Can you rewrite the text read from all of the records below as a JSON list of strings, one string per line, with blank lines omitted and the pictures left out?

........

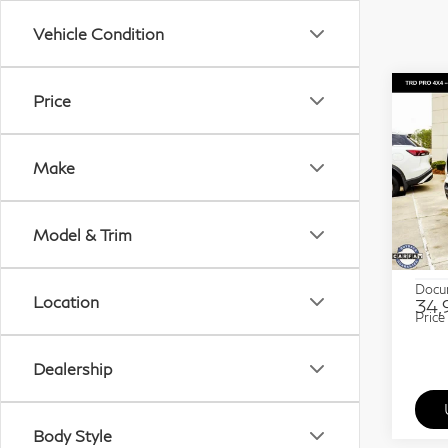
Vehicle Condition
Co
Price
20
Seq
Make
Sp
Gra
Model & Trim
VIN:
Stock
ETR 
Docu
Location
34,
Price
Dealership
Body Style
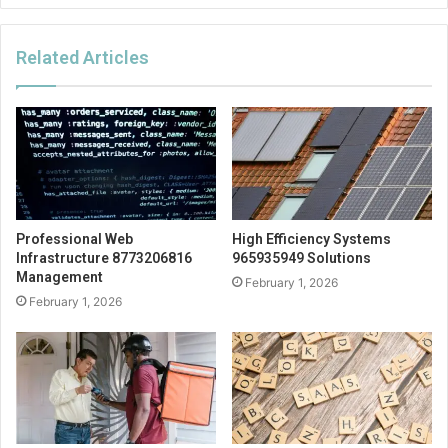
Related Articles
Professional Web
High Efficiency Systems
Infrastructure 8773206816
965935949 Solutions
Management
February 1, 2026
February 1, 2026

........

(Solution to the exercise):
[
  "Vehicle Condition",
  "Co",
  "Price",
  "20",
  "Seq",
  "Make",
  "Sp",
  "Gra",
  "Model & Trim",
  "VIN:",
  "Stock",
  "ETR ",
  "Docu",
  "Location",
  "34,",
  "Price",
  "Dealership",
  "Body Style",
  "Related Articles",
  "Professional Web",
  "High Efficiency Systems",
  "Infrastructure 8773206816",
  "965935949 Solutions",
  "Management",
  "February 1, 2026",
  "February 1, 2026"
]